[[ Passage for review open ]]

Published On : Tue, Dec 3rd, 2019

Inheritance in Muscular Dystrophy, not a mother’s fault !!

In our patriarchal society, for anything good that a child does, inadvertently credit goes to father and for the opposite, the mother is held responsible.

My parents for once, never in their worst of nightmares would have realized that they might have passed on a defective gene responsible for the devastating genetic progressive muscular disorder to us twins. For all we know it could have been a sporadic mutation in our genes at the time of our inception in the womb.

We are suffering from Limb Girdle Muscular Dystrophy subtype R2, i.e. Dysferlinopathy, a form of Muscular Dystrophy (MD) with adult onset of symptoms, which include : Walking with a “waddling” gait because of weakness of the hip and leg muscles; Difficulty getting out of chairs, rising from a toilet seat, or climbing stairs due to weak pelvic girdle musculature; Trouble in reaching over the head, holding the arms outstretched, or carrying heavy objects due to weakness in the shoulder area. LGMD can be inherited in one of two basic ways that are known as the autosomal dominant pattern and the autosomal recessive pattern. The word “autosomal” means that the genes involved are not on the X or Y chromosome and, therefore, are passed on from men, women, or both

In a glaring instance in Kolkata, a mother to a DMD (Duchenne Muscular Dystrophy) child had to end her life due to constant distress, helplessness faced by her DMD son and lack of awareness and proper education about the disease. This is such an unfortunate incident and a shame to our society where we worship the likes of Goddess Durga and talk about women empowerment and child education.

How could a mother, who is the epitome of selflessness and love, be held responsible for a disease which she unknowingly passed on.

DMD is inherited in an X-linked pattern because the gene that can carry a DMD-causing mutation is on the X chromosome. Every boy inherits an X chromosome from his mother and a Y chromosome from his father, which is what makes him male. Girls get two X chromosomes, one from each parent.

[[ Passage for review closed ]]
[[ Material supplied open ]]

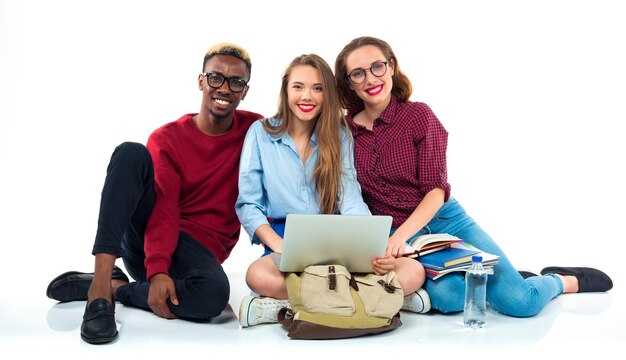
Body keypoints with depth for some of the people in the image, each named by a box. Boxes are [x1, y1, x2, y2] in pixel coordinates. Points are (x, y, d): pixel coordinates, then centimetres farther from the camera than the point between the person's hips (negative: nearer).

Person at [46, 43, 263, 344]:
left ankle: (115, 288, -13)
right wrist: (157, 271, -27)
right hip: (145, 238, 0)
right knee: (131, 152, -25)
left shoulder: (255, 130, 5)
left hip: (198, 250, 0)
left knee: (214, 293, -38)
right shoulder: (167, 138, 1)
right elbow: (164, 211, -11)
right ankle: (100, 285, -31)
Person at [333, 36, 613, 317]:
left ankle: (562, 281, 17)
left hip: (443, 219, -1)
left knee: (519, 302, -18)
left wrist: (400, 236, -26)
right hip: (393, 234, 1)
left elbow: (436, 190, -10)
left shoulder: (418, 115, -4)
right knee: (448, 297, -31)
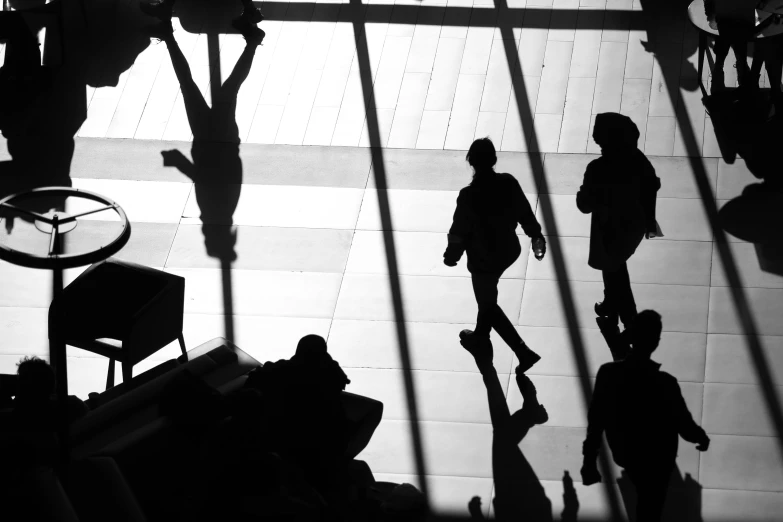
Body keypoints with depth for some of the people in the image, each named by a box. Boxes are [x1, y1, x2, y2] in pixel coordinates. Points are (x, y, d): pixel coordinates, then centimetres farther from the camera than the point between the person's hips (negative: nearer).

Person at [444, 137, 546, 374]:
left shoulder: (469, 196, -31)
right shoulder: (509, 183, -16)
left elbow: (459, 231, -18)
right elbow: (525, 212, -1)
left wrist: (451, 255, 1)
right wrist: (536, 236, 17)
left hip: (483, 259, -6)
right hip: (509, 250, 6)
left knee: (488, 303, 14)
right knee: (487, 296, 31)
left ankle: (524, 352, 13)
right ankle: (481, 333, 54)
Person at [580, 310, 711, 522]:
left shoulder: (607, 373, -26)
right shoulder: (665, 383, -35)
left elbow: (596, 422, -15)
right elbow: (684, 426, -20)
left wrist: (589, 462, -1)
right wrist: (701, 438, 4)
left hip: (621, 452, 3)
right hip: (655, 458, -2)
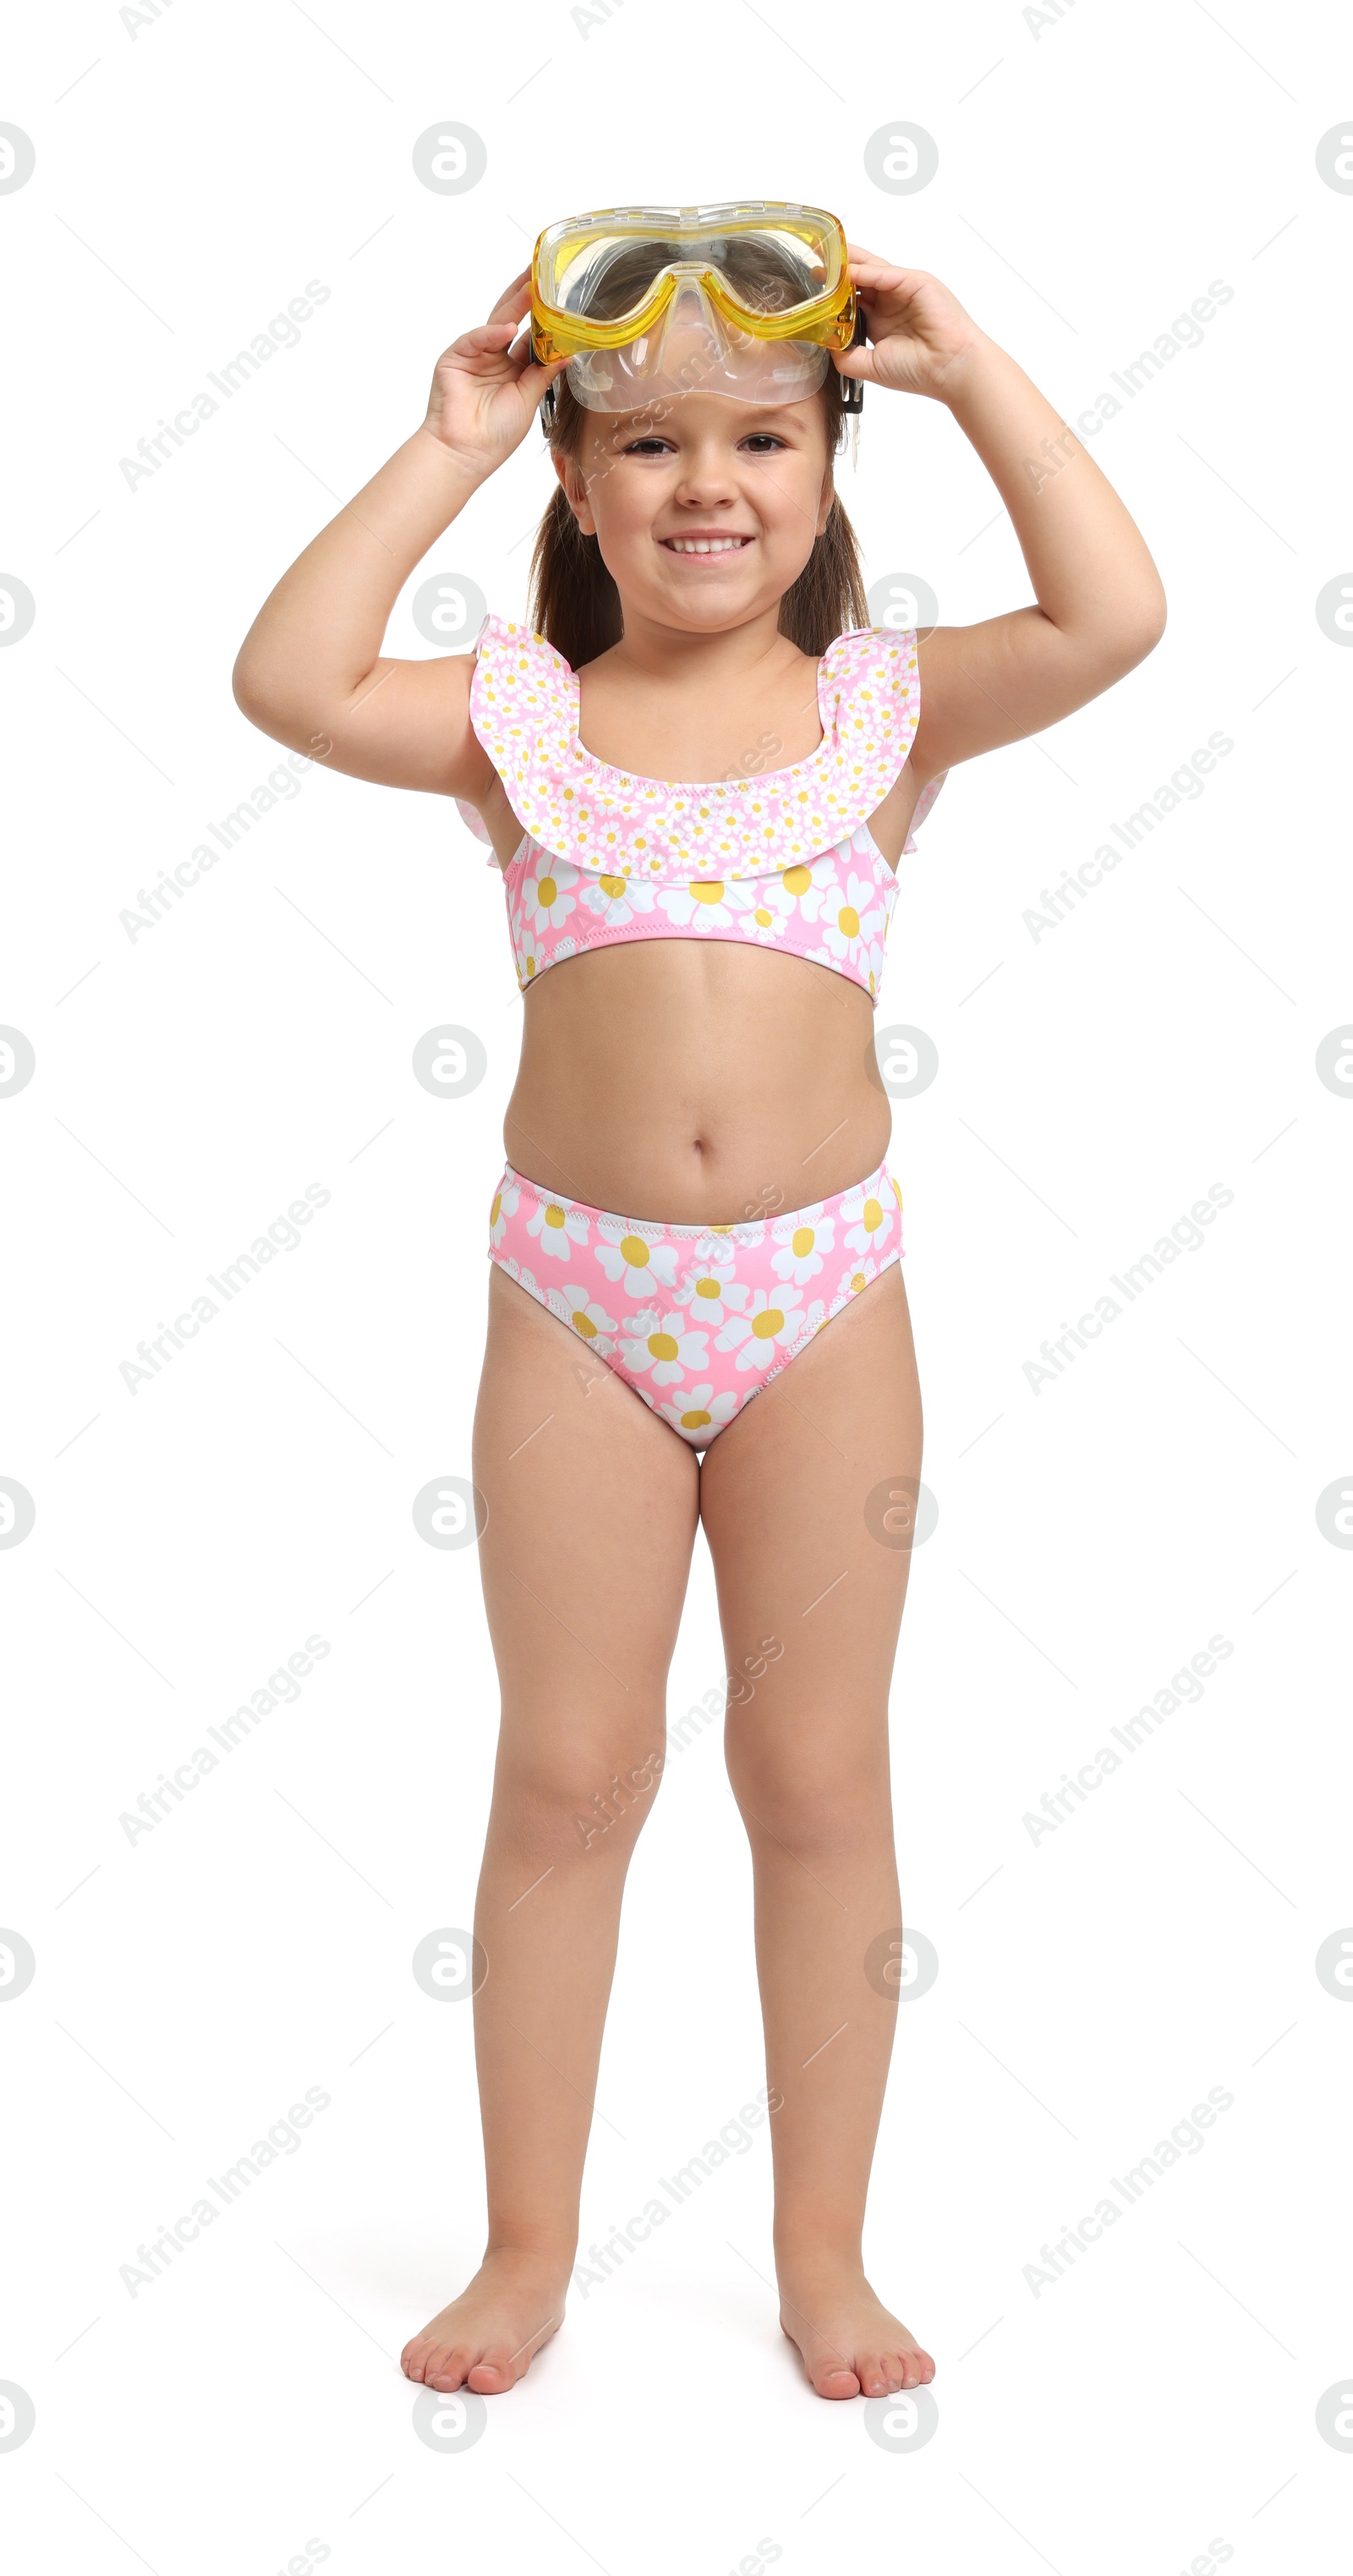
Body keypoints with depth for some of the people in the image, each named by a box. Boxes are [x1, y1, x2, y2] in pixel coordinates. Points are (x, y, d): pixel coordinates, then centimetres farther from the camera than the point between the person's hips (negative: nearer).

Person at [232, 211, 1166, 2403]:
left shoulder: (887, 704, 4)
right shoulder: (527, 714, 5)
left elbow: (1115, 615, -11)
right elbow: (289, 679, -10)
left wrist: (971, 370, -4)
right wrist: (445, 448, -5)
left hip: (819, 1291, 0)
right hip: (578, 1292, 0)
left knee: (820, 1773, 8)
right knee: (569, 1772, 7)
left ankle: (825, 2248, 24)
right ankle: (529, 2248, 23)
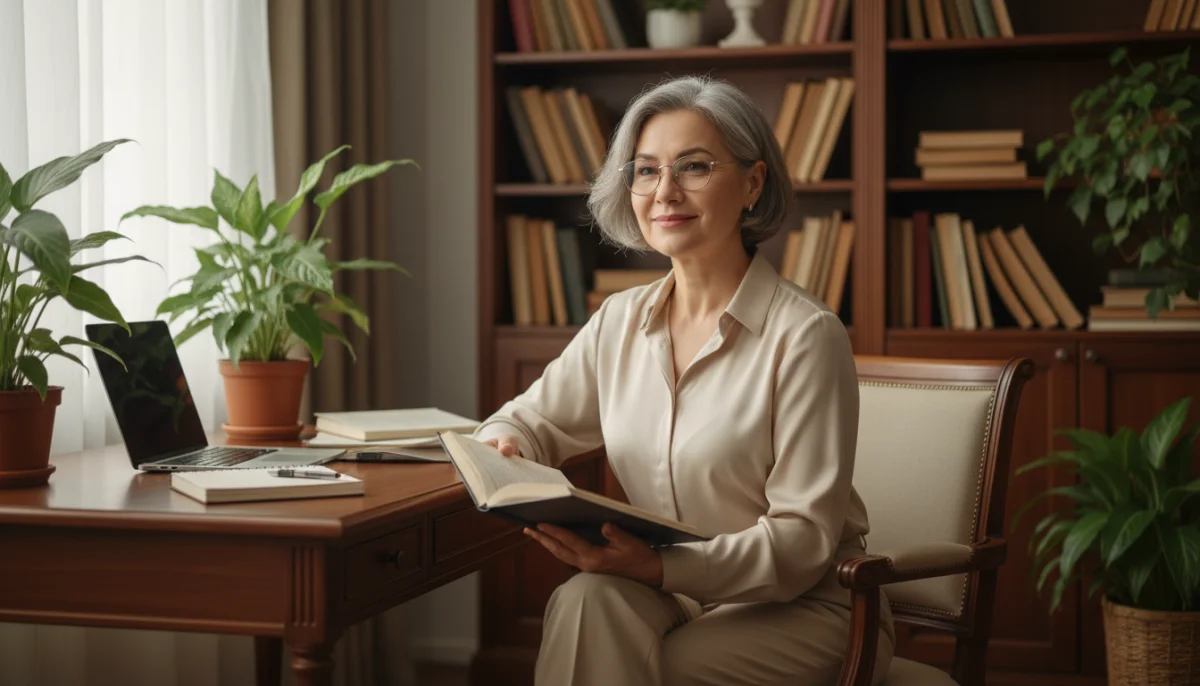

[[ Material supplied closed ]]

**Apply what you read**.
1. Answer these questions from the article on muscular dystrophy inheritance:
(a) What subtype of Limb Girdle Muscular Dystrophy do the twins have?
(b) In which city did the mother of a DMD child end her life?
(c) On which chromosome is the gene that can carry a DMD-causing mutation?
2. Take the article on muscular dystrophy inheritance further from its last sentence.
The rows have no connection to the article on muscular dystrophy inheritance.

**Answers for the exercise**.
1.
(a) Subtype R2, Dysferlinopathy.
(b) Kolkata.
(c) The X chromosome.

2.
Each son born to a woman with a dystrophin mutation on one of her two X chromosomes has a 50 percent chance of inheriting the flawed gene and having DMD. Each of her daughters has a 50 percent chance of inheriting the mutation and being a carrier. Carriers may not have any disease symptoms but can have a child with the mutation or the disease. DMD carriers are at risk for cardiomyopathy

A man with DMD cannot pass the flawed gene to his sons because he gives a son a Y chromosome, not an X. But he will certainly pass it to his daughters, because each daughter inherits her father’s only X chromosome. They will then be carriers, and each of their sons will have a 50 percent chance of developing the disease and so on.

Usually, girls do not experience the full effects of DMD the way boys do, although they still have symptoms of muscle weakness. A minority of females with the mutation, called manifesting carriers, have some signs and symptoms of DMD. Regular strength evaluations and close cardiac monitoring is needed to manage any symptoms that may arise.

Onset of DMD is as early as 2 years, a tender age for a child to flourish, when this debilitating disease starts showing its symptoms and worsens with age. A preschooler with DMD may seem clumsy and fall often. Parents also may note that children have trouble climbing stairs, getting up from the floor, or running. When arising from the floor, affected boys may use hand support to push themselves to an upright position. By school age, children may walk on their toes or the balls of their feet with a slightly waddling gait and fall frequently. To try to keep their balance, they may stick out their bellies and pull back their shoulders. Children also have difficulty raising their arms. In the teen years, activities involving the arms, legs, or trunk may require assistance or mechanical support such as wheelchairs, calipers, etc.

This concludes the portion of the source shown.